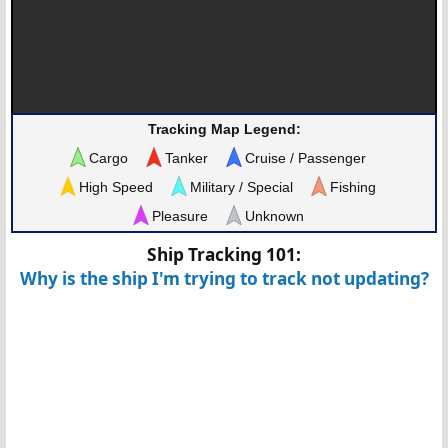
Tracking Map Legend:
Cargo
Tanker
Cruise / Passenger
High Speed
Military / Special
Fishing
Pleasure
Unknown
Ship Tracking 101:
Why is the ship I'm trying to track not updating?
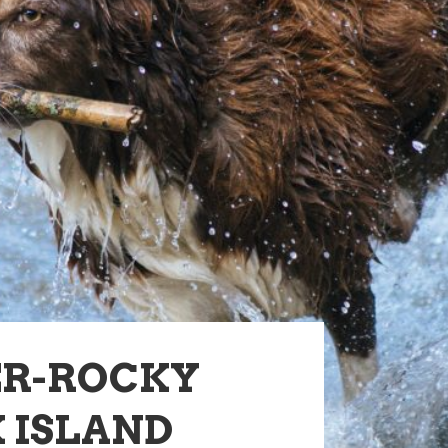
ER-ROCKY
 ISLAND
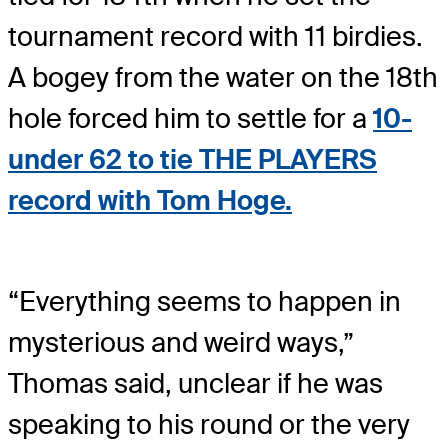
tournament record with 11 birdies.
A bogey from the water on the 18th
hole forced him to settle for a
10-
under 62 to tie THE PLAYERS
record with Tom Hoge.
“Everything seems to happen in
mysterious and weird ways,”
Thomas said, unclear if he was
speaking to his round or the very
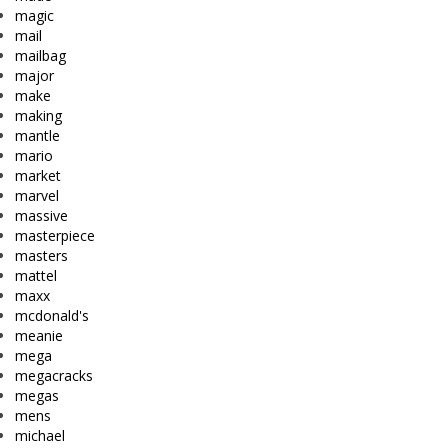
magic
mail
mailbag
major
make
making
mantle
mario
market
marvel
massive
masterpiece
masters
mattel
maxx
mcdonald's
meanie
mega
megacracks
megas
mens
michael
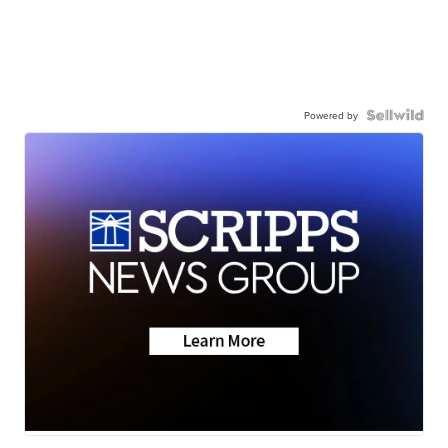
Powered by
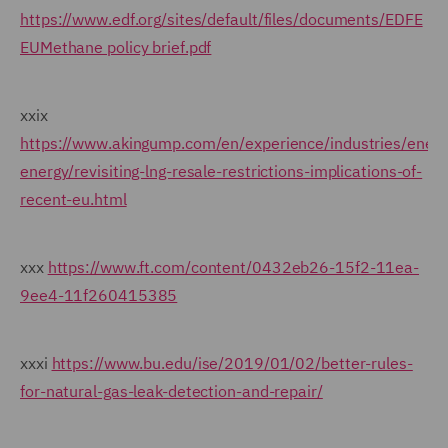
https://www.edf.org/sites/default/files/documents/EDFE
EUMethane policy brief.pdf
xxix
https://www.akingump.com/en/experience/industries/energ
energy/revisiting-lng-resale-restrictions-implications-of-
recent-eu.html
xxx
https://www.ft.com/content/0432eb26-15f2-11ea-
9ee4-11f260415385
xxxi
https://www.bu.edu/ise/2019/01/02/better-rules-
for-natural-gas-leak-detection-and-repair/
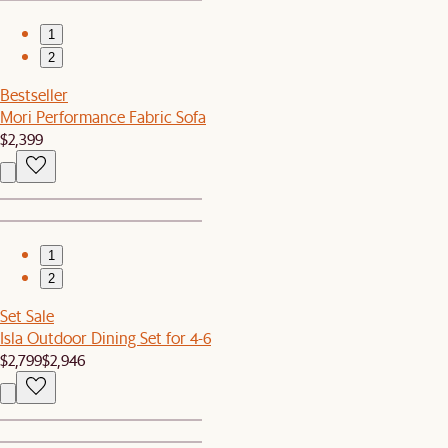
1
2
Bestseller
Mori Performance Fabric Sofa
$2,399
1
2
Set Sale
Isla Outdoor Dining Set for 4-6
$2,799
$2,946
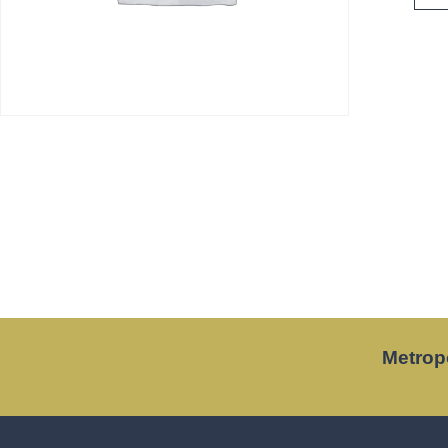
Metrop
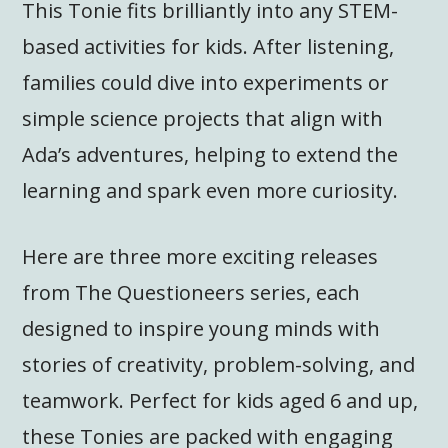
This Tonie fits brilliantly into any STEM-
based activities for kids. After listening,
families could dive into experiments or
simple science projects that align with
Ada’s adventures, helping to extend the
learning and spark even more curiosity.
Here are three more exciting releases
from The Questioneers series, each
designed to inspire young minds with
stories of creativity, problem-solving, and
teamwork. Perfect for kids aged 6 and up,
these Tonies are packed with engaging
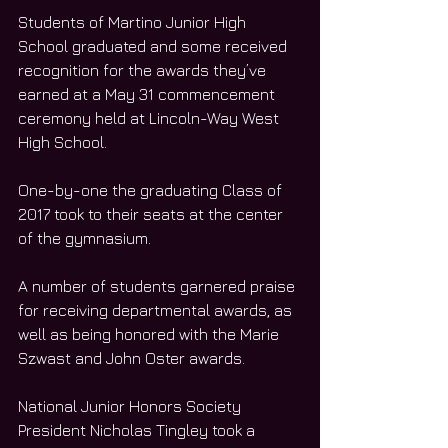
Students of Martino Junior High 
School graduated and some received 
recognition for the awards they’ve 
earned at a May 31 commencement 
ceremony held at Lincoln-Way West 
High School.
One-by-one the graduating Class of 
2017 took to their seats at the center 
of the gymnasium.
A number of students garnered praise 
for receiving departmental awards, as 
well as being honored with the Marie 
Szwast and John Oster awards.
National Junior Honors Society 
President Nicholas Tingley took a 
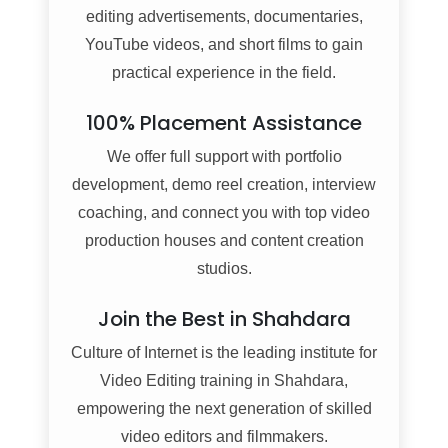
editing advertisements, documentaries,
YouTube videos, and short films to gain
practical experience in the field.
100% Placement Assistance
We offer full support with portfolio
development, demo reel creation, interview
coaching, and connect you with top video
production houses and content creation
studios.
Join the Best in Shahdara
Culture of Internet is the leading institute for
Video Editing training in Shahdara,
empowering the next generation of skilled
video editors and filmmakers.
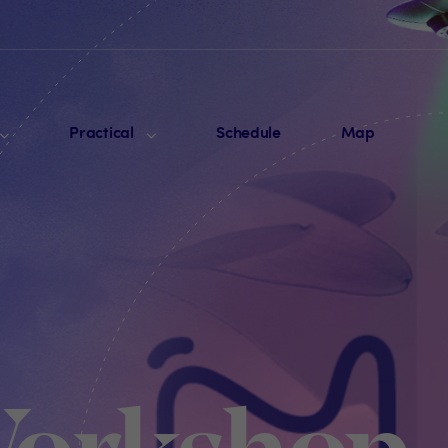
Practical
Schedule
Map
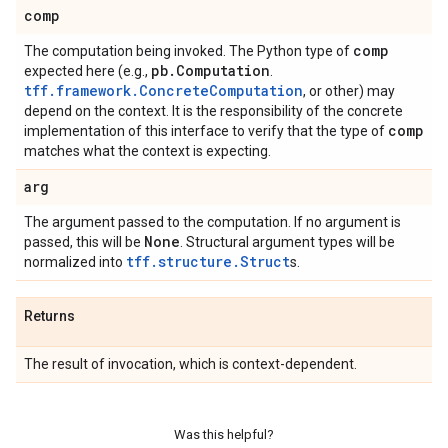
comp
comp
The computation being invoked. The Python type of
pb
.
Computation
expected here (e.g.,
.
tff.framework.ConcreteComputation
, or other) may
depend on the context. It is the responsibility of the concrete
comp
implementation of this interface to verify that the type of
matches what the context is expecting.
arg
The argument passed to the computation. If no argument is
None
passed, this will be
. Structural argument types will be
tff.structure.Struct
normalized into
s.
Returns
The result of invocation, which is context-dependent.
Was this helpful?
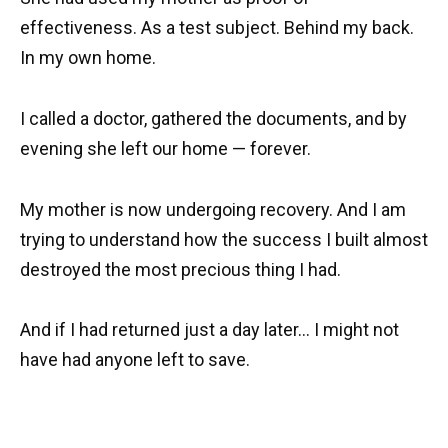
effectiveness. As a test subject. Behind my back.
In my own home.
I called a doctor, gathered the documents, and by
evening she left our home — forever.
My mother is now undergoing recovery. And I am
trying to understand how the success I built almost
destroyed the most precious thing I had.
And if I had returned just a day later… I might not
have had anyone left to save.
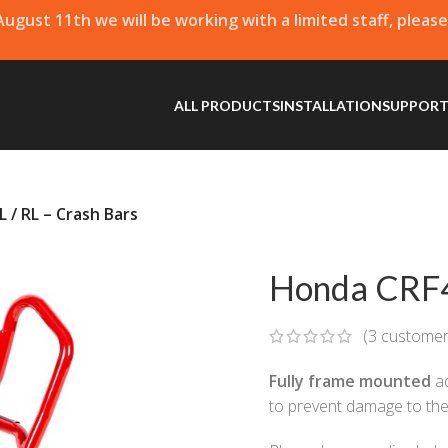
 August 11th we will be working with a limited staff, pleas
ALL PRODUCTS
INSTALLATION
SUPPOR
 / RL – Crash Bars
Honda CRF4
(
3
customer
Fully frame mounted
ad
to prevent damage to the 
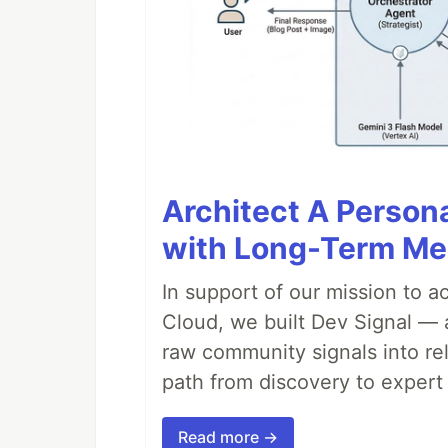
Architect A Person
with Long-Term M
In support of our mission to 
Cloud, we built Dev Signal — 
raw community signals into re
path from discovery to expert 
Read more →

◇ ◇ ◇ ◇ ◇

# What is required
Set down exactly and only the lines from the start of the entries above through the line containing "learning and spark even more curiosity.", both ends included, omitting the pictures.

# Output of the task
Tracking Map Legend:
Cargo
Tanker
Cruise / Passenger
High Speed
Military / Special
Fishing
Pleasure
Unknown
Ship Tracking 101:
Why is the ship I'm trying to track not updating?
ER-ROCKY
 ISLAND
tournament record with 11 birdies.
A bogey from the water on the 18th
hole forced him to settle for a
10-
under 62 to tie THE PLAYERS
record with Tom Hoge.
“Everything seems to happen in
mysterious and weird ways,”
Thomas said, unclear if he was
speaking to his round or the very
magic
mail
mailbag
major
make
making
mantle
mario
market
marvel
massive
masterpiece
masters
mattel
maxx
mcdonald's
meanie
mega
megacracks
megas
mens
michael
Powered by
https://www.edf.org/sites/default/files/documents/EDFE
EUMethane policy brief.pdf
xxix
https://www.akingump.com/en/experience/industries/energ
energy/revisiting-lng-resale-restrictions-implications-of-
recent-eu.html
xxx
https://www.ft.com/content/0432eb26-15f2-11ea-
9ee4-11f260415385
xxxi
https://www.bu.edu/ise/2019/01/02/better-rules-
for-natural-gas-leak-detection-and-repair/
1
2
Bestseller
Mori Performance Fabric Sofa
$2,399
1
2
Set Sale
Isla Outdoor Dining Set for 4-6
$2,799
$2,946
Metrop
This Tonie fits brilliantly into any STEM-
based activities for kids. After listening,
families could dive into experiments or
simple science projects that align with
Ada’s adventures, helping to extend the
learning and spark even more curiosity.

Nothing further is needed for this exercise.